Вот так, таким образом до 14 февраля 1915 года по старому стилю, а по новому до 27 февраля рассуждал приват-доцент Корнилов и чувствовал, что он связан воедино с Природой, что они части друг друга и что, если он осознает это единство как можно глубже и отнесется к нему как к чему-то высшему, выше чего нет ничего, он обретет бога, то есть смысл и задачу своего существования, если же это единство окажется ему нипочем, он не поймет его, не будет служить ему, он погибнет в безбожии.
Такого смысла рукописи, помнится, остались в папках и в ящиках стола двухкомнатной, милой такой квартирки приват-доцента, когда он решил идти на фронт, решил отправиться в войну и в мир, да так и пребывает в этой экскурсии до сих пор. И теперь уже ясно: будет пребывать в ней до конца дней своих.
А жаль... Страшно жаль! Ужасно! Ведь Собеседника-то он ждал в прекрасном, великолепном городе Петрограде, будучи всесторонне подготовлен к встрече, к беседе в любой, в том числе и в ультимативной форме.
Не пришлось.

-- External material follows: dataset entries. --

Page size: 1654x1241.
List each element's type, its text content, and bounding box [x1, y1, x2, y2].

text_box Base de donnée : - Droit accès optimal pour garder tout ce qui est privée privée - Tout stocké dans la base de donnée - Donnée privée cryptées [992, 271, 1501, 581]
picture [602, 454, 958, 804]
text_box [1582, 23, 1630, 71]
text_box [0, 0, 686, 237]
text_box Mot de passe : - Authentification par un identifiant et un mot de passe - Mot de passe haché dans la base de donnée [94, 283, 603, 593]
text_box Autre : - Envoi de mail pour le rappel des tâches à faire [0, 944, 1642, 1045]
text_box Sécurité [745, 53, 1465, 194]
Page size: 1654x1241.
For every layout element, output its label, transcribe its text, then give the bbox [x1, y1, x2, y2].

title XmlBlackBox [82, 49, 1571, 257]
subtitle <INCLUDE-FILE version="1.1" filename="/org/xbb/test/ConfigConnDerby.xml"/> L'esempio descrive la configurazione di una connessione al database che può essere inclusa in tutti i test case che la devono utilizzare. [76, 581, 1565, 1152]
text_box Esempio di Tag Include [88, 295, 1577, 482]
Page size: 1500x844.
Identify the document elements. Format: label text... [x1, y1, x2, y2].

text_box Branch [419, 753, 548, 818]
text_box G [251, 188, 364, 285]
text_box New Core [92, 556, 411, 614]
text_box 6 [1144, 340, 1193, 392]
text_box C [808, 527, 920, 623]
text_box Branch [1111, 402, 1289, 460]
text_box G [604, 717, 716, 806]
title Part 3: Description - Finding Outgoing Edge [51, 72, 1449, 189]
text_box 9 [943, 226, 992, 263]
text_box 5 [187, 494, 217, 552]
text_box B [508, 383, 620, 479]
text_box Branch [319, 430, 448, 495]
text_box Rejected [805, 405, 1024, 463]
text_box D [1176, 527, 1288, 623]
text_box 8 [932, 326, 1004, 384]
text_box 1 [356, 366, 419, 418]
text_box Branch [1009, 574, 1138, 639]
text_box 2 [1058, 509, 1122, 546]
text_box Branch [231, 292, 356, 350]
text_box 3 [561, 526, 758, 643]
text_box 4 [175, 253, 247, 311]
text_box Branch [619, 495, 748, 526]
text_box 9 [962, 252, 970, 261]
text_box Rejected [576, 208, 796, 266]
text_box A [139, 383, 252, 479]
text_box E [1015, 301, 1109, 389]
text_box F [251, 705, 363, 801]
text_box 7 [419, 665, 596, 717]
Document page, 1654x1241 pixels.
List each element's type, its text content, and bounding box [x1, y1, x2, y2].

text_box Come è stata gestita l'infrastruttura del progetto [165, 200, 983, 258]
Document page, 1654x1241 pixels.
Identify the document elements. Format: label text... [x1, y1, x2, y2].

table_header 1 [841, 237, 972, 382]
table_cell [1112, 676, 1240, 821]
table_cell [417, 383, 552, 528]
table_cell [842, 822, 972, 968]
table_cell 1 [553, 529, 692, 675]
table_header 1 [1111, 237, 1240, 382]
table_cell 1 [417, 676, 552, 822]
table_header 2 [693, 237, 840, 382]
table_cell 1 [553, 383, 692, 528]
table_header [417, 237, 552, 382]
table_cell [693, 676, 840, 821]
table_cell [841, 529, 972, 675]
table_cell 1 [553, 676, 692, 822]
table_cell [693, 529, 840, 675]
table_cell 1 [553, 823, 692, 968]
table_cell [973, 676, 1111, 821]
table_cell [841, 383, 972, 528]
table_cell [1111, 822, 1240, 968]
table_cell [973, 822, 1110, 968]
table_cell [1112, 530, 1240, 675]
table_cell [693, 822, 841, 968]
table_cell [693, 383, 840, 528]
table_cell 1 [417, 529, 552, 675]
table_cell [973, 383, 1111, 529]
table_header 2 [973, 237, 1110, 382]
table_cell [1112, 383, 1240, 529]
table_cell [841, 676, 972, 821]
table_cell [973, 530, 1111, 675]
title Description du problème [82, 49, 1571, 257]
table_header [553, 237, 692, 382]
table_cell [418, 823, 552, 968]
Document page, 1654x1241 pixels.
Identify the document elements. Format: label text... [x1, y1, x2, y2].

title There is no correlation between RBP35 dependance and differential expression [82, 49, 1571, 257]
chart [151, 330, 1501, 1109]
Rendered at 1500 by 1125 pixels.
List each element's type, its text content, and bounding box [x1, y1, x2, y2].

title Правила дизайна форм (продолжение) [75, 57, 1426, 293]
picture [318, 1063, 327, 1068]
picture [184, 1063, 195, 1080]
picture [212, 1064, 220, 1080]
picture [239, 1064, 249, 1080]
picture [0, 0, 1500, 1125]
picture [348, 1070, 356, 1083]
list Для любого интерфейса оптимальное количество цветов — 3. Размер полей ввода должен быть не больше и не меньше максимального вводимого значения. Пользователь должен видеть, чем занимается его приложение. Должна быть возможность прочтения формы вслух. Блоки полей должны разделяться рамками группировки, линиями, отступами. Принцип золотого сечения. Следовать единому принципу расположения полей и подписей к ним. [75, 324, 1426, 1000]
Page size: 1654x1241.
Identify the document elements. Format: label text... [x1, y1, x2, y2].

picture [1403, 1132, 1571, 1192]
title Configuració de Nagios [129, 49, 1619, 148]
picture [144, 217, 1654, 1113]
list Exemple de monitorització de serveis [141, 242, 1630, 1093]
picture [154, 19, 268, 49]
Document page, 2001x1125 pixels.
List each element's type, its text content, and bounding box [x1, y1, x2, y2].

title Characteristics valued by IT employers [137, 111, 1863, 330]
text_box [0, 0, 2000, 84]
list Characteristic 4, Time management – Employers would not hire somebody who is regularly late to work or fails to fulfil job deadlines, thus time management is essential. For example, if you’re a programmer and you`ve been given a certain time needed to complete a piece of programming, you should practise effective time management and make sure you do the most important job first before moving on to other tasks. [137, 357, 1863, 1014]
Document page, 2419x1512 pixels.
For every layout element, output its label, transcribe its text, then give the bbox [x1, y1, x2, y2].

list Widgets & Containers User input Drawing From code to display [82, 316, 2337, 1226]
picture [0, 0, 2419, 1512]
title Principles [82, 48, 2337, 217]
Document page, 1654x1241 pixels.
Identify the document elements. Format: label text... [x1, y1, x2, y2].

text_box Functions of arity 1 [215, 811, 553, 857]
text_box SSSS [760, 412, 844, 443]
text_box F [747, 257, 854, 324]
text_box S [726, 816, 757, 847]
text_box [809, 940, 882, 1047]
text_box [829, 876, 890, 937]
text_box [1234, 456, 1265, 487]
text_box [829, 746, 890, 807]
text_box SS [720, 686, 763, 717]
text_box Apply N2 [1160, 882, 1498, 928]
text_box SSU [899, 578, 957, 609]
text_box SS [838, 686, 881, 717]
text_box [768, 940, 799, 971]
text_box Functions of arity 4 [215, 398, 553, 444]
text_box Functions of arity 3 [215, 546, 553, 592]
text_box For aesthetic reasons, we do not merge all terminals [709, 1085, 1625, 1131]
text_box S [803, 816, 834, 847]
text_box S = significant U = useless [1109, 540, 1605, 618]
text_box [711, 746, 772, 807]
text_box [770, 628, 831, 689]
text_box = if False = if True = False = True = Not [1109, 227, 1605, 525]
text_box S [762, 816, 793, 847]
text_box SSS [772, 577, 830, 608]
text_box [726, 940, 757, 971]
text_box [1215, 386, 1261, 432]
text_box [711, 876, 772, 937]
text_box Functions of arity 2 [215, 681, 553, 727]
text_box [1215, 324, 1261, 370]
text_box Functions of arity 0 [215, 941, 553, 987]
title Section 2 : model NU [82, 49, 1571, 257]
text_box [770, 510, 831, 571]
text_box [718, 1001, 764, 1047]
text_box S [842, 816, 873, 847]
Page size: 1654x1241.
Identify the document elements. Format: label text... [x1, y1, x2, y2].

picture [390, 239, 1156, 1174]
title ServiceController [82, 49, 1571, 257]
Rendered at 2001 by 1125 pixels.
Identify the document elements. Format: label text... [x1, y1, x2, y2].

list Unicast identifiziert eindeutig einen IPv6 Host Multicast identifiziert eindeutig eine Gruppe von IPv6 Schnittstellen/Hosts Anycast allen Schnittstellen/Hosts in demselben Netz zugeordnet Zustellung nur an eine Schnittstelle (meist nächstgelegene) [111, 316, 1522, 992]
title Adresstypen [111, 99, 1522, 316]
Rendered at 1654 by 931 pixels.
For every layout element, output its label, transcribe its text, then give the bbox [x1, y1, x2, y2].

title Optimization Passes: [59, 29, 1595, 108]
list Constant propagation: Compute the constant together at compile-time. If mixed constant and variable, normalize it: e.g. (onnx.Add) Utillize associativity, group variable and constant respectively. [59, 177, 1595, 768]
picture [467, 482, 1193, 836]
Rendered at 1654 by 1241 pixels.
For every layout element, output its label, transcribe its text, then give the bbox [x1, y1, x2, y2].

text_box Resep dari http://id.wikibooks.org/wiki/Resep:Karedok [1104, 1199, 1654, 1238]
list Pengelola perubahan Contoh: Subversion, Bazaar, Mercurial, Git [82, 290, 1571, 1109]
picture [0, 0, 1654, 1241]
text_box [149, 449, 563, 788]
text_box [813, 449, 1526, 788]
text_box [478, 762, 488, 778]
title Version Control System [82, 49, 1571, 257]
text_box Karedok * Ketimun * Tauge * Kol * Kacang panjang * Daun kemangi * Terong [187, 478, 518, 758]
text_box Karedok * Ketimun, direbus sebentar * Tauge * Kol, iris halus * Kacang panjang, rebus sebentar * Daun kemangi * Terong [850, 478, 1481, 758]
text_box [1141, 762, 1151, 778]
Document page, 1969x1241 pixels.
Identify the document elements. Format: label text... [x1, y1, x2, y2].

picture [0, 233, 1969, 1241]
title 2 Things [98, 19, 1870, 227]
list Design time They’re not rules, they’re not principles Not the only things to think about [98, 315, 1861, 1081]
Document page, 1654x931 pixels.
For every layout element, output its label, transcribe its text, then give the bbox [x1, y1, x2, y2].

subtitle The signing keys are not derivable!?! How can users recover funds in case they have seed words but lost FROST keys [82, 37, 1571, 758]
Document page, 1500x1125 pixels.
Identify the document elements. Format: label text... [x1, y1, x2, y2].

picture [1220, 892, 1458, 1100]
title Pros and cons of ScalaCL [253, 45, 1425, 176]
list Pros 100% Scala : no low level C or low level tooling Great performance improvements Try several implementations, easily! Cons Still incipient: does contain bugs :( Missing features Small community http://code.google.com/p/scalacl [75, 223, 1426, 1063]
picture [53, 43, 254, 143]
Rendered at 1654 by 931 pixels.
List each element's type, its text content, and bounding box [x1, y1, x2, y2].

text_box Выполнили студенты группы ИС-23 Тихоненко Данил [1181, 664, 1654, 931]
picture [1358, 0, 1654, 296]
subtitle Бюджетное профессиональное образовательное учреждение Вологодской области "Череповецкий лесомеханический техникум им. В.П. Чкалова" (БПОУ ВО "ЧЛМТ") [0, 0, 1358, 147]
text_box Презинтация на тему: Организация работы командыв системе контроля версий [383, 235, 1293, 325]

Ни в ультимативной, ни в какой другой. Вопрос остался открытым.
Вопрос остался открытым, и вот хочешь не хочешь, а нынче приходится признать, что своей книги Корнилов так и не успел ни написать, ни даже придумать ей название, в то время как мастер Иван Ипполитович все это исполнил.
При таких неравных условиях — у одного «Книга», а у другого воспоминания — избежать поражения было просто чудом, и вот Корнилов стал оглядываться кругом: а нет ли тут самой Природы? Может быть, она поможет, посодействует своему блудному сыну?
Пейзаж, который пленил Корнилова, когда в скрипучей телеге он приехал под Семениху, чтобы заложить первую в своей жизни буровую скважину, пейзаж с церковкой на далеком косогоре, с березами, которые составляли тогда картину под названием «Летний день», а теперь уже слегка тронуты были осенью, и те молекулы железа, которые, нагреваясь от утреннего Солнца, потрескивали в буровых трубах, тем самым приобщая к Существованию не только себя, но и его, Корнилова, все это, кажется, не предало Корнилова и нынче, все это помогло ему сделать ничью.
Но не более того.
Однако он и ничьей был рад-радешенек, человечишка Корнилов, и благодарным был, а в то же время и подытоживающим взглядом и дальше стал осматривать мир вокруг себя.
Итак, «Летний день» был чуть тронут осенью, роща была тронута, и особенно заметно дальние луга, там уже поблекли зелено-сизые, сизо-зеленые тона, и все луговое пространство не так прихотливо, как прежде, принимало на себя солнечное освещение, не вздрагивало больше по-летнему и не устремлялось навстречу летним ослепительным лучам, навстречу летнему небу, голубому, а местами и трогательно голубенькому, очень близкому к земле, ко всему земному, кое-где облачному; теперь луга были неподвижны, прочно закреплены среди всего остального мира, четкая граница возникла между лугом и надпойменным берегом, между лугом и речкою, между лугом и солнцем, небо над лугом стало осенним — повсюду одинаково синим, строгим и недоступным, самое же заметное отличие было в том, что луга стояли уже выкошенными, сизость и зеленость их еще оставалась, но отвердела, потеряла игру и живые оттенки; стало отчетливо видно, где что находится — где зеленое, где сизое, по всей поверхности рассыпаны были небольшие стога, а вернее всего, это были копны, в стога еще не сметанные, они отбрасывали продолговатые и даже издалека прохладные тени серого, как бы даже искусственного цвета.